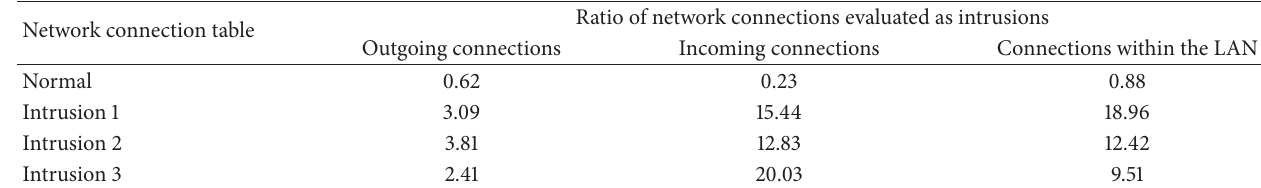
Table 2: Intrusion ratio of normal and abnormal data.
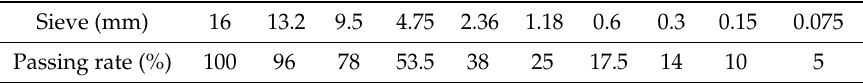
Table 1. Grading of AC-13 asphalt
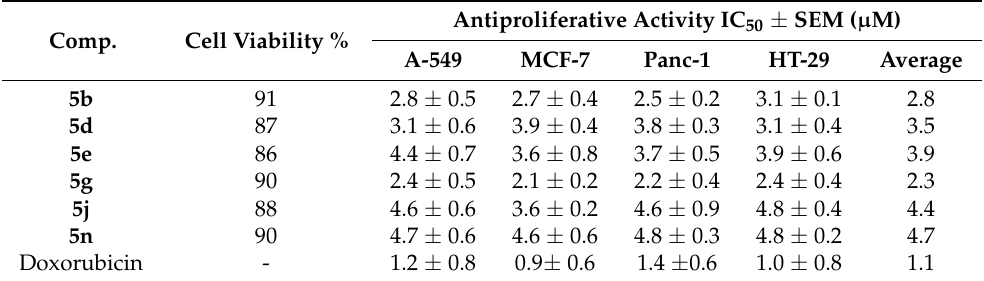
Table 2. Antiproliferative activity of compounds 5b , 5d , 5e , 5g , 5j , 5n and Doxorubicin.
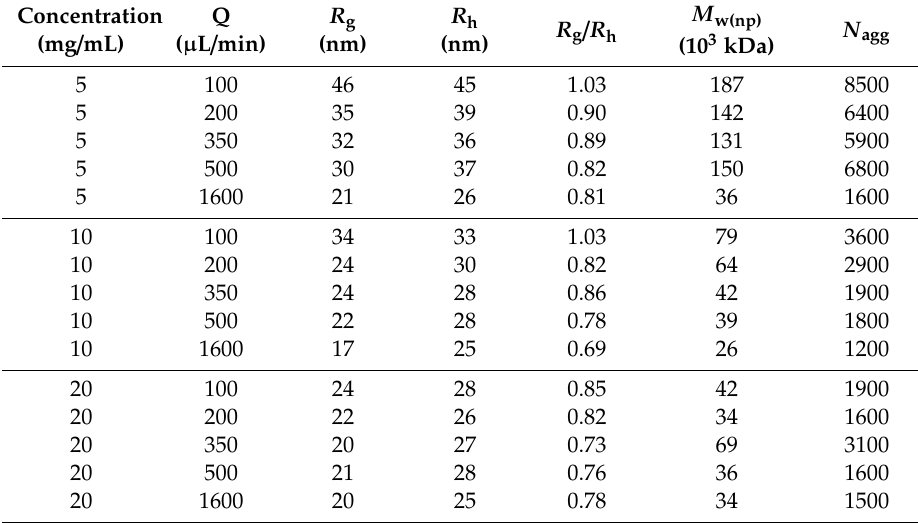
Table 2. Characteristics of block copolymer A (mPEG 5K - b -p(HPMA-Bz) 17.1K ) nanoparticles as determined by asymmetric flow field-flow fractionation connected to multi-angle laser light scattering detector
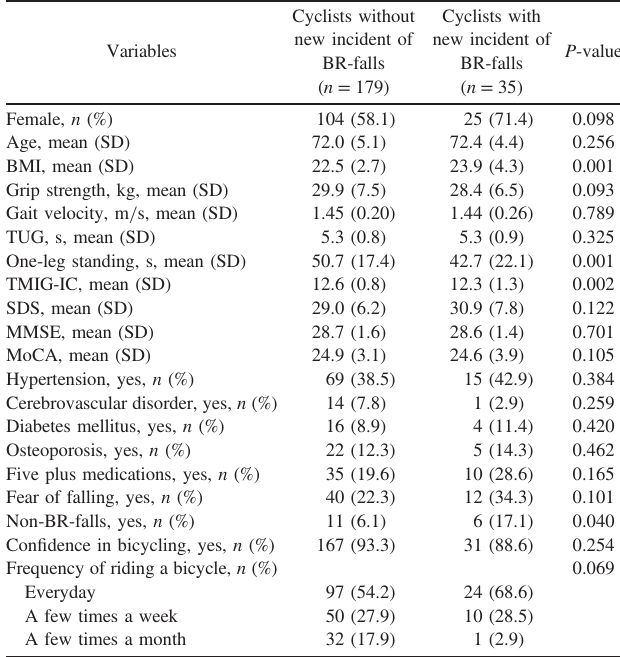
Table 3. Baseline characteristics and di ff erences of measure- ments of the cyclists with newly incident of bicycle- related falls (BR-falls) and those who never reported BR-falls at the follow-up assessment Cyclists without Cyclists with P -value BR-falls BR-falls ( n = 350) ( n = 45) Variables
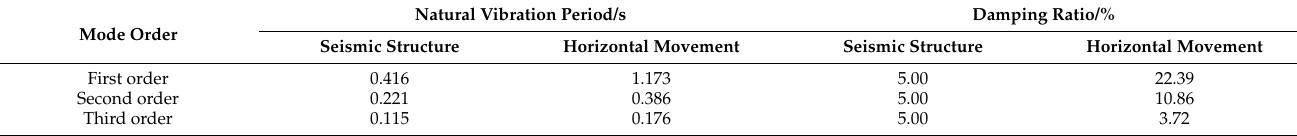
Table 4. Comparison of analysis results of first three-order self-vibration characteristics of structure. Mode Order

--

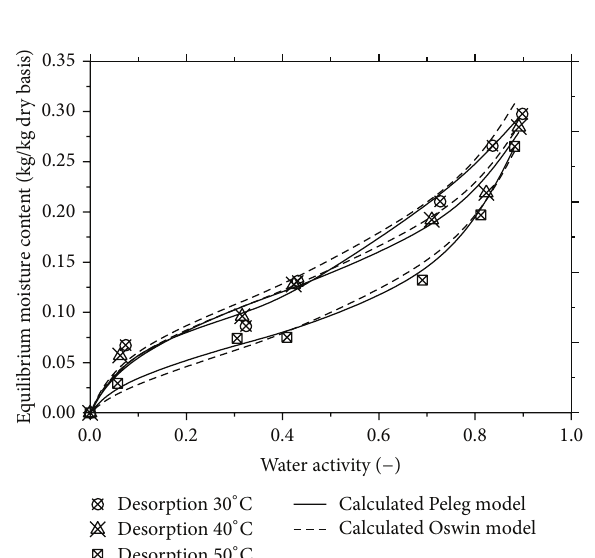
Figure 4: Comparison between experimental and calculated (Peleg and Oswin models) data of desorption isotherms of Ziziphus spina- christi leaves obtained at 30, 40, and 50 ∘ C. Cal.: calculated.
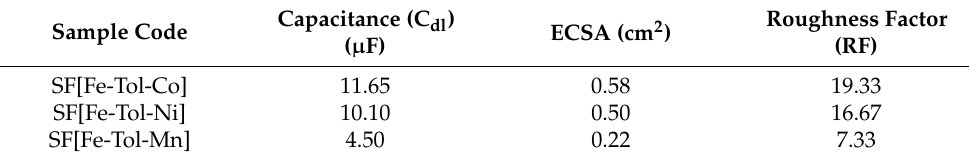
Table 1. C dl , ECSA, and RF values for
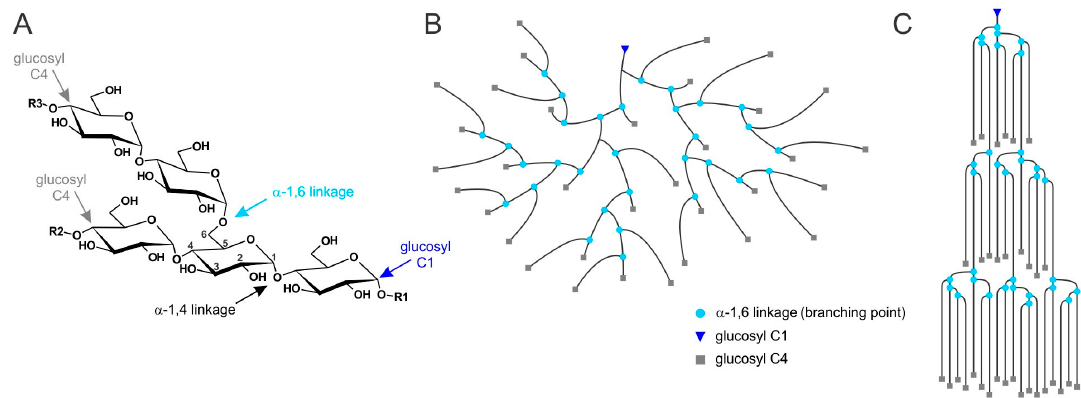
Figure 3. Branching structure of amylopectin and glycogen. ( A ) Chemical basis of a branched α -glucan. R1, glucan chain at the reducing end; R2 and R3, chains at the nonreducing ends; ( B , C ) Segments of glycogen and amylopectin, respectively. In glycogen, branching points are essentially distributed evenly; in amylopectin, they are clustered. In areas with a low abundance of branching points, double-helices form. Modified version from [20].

■ **WHAT IS NEEDED**: A single figure, please: the number of lines in the data that hold the string "Table".

■ **COMPLETED TASK**: 7